The flow was fairly weak yesterday, but inspection of the 700-mb winds in the Rapid Refresh analysis showed a weak trough draped across northern Utah and central Nevada with a tongue of higher precipitable water air extending from southern Nevada into western Utah.  This moisture tongue became the locus for the development of convective rain showers yesterday afternoon, which proceeded to move across central Utah and produce a few showers as far north as Little Cottonwood Canyon.
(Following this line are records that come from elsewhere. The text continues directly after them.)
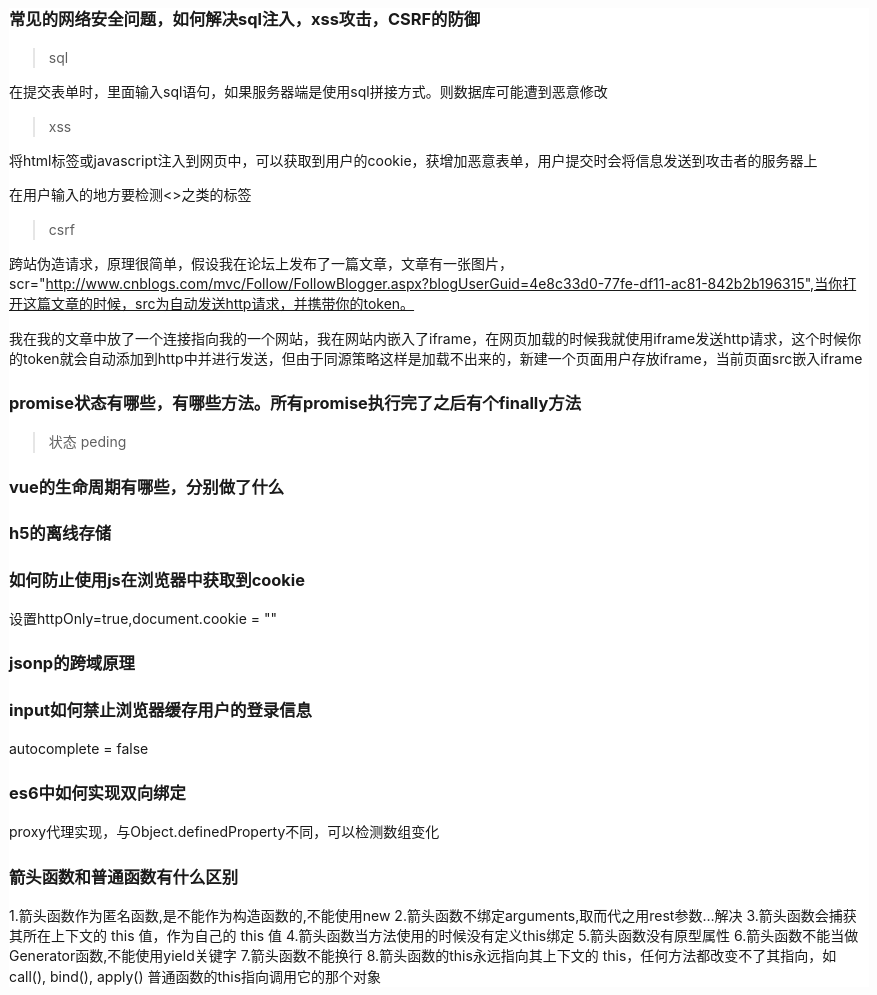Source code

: ### 常见的网络安全问题，如何解决sql注入，xss攻击，CSRF的防御

> sql 

在提交表单时，里面输入sql语句，如果服务器端是使用sql拼接方式。则数据库可能遭到恶意修改

> xss

将html标签或javascript注入到网页中，可以获取到用户的cookie，获增加恶意表单，用户提交时会将信息发送到攻击者的服务器上

在用户输入的地方要检测<>之类的标签

> csrf

跨站伪造请求，原理很简单，假设我在论坛上发布了一篇文章，文章有一张图片，scr="http://www.cnblogs.com/mvc/Follow/FollowBlogger.aspx?blogUserGuid=4e8c33d0-77fe-df11-ac81-842b2b196315",当你打开这篇文章的时候，src为自动发送http请求，并携带你的token。

我在我的文章中放了一个连接指向我的一个网站，我在网站内嵌入了iframe，在网页加载的时候我就使用iframe发送http请求，这个时候你的token就会自动添加到http中并进行发送，但由于同源策略这样是加载不出来的，新建一个页面用户存放iframe，当前页面src嵌入iframe



### promise状态有哪些，有哪些方法。所有promise执行完了之后有个finally方法

> 状态
peding

### vue的生命周期有哪些，分别做了什么

### h5的离线存储

### 如何防止使用js在浏览器中获取到cookie

设置httpOnly=true,document.cookie = ""

### jsonp的跨域原理

### input如何禁止浏览器缓存用户的登录信息

autocomplete = false

### es6中如何实现双向绑定
proxy代理实现，与Object.definedProperty不同，可以检测数组变化
### 箭头函数和普通函数有什么区别

1.箭头函数作为匿名函数,是不能作为构造函数的,不能使用new
2.箭头函数不绑定arguments,取而代之用rest参数…解决
3.箭头函数会捕获其所在上下文的 this 值，作为自己的 this 值
4.箭头函数当方法使用的时候没有定义this绑定
5.箭头函数没有原型属性
6.箭头函数不能当做Generator函数,不能使用yield关键字
7.箭头函数不能换行
8.箭头函数的this永远指向其上下文的 this，任何方法都改变不了其指向，如call(), bind(), apply()
普通函数的this指向调用它的那个对象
The moisture tongue was entirely unresolved by the conventional upper-air observing network, which provides observations only at Elko, Salt Lake, and Las Vegas.  The fact that the Rapid Refresh picked up on such a feature is a testament to the tremendous advance in numerical weather prediction and data assimilation that has occurred in recent years.  The Rapid Refresh assimilates everything from radar reflectivities to aircraft moisture observations, making it a powerful tool for weather forecasting.

If you really want to blow your mind, check out the experimental High-Resolution Rapid Refresh (a.k.a., the "HRRR"), which is presently under development at NOAA's Earth System Research Laboratory.  Running at a grid spacing of 3-km (compared to 13 km for the Rapid Refresh) and incorporating state-of-the-art assimilation of radar data, the HRRR will likely revolutionize short-range weather analysis and forecasting over the western United States.

Thursday, September 6, 2012

The Heat of Summer

The National Weather Service reports that this August was the hottest in the records at the Salt Lake City International Airport, and this summer (June–August) was the second hottest.  We obliterated the previous August record (1994) by 0.9ºF, while we just missed the summer record (2007) by only 0.1ºF.

1994 is now the third warmest year on record, although I think it carries on as the summer with the most 100 degree days (21).  This year we had 11.

The heat was associated with an upper-level ridge that setup over the central United States and dominated the weather for most of the summer, as shown in the mean and anomaly 500-mb geopotential height analyses below.

In August, this ridge was located a bit west of its mean position for the summer, which contributed to the anomalously high temperatures.

Note also that the ridge had a positive negative tilt, meaning the ridge axis was aligned from southeast to northwest.  This pattern helped keep monsoon moisture from penetrating into northern Utah.  

This was an exceptionally warm summer by historical standards, but we will see more like it in the coming decades.